= Cresselly House =

Georgian country house in Cresselly, Pembrokeshire, Wales

Cresselly House is a Georgian country house in the village of Cresselly, Pembrokeshire that operates as a country house hotel. It is a Grade II* listed building while its gardens and park are designated at Grade II on the Cadw/ICOMOS Register of Parks and Gardens of Special Historic Interest in Wales.

==History==
Cresselly had belonged to the Bartlett family since 1564. It came into the Allen family in 1728 when John Allen (d. 1752), of Goodhooke, married Joan, the daughter and heiress of John Bartlett of Cresselly. John Allen was appointed High Sheriff of Pembrokeshire in 1732. The estate lay on reserves of coal, which were mined to provide an income and exported from Cresswell Quay. The present house was built in 1769 by John Allen's son, Captain John Bartlett Allen, an army officer in the First Foot Guards, to replace an earlier building which was undesirably close to the coal mines.
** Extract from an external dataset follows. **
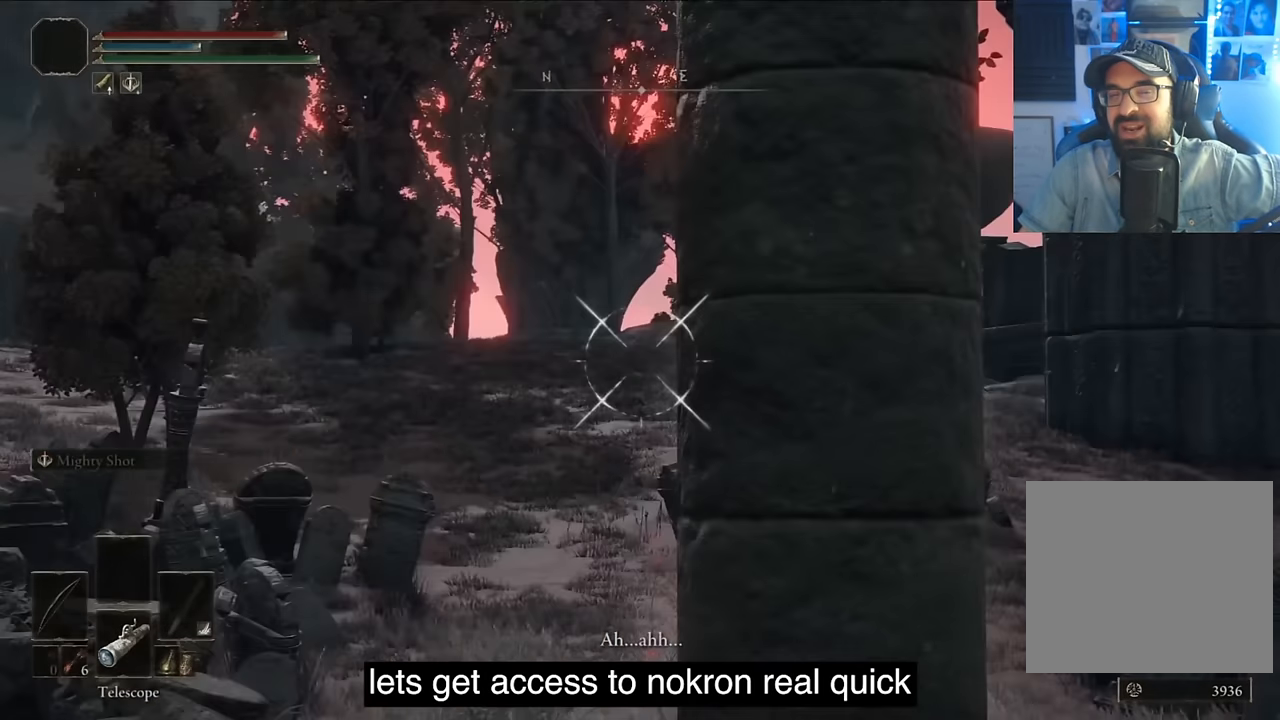
{"buttons": ["L1"], "left_stick": "center", "right_stick": "center", "events": [[317, "CIRCLE", "down"], [433, "CIRCLE", "up"]]}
The estate descended in the male line down to Henry Seymour Allen (1847-1928) who died unmarried, when it passed to his nephew, Hugh Evelyn Allen (1880-1933). Hugh Evelyn's heir was his only daughter, Auriol Joan Bartlett Harrison-Allen. Her son, Hugh Harrison-Allen has been the present owner since 1992 following Auriol's death

==Architecture and description==
The main range is rubble built in three storeys with two storey blocks on either side. It faces west looking down a valley towards the Cleddau Estuary.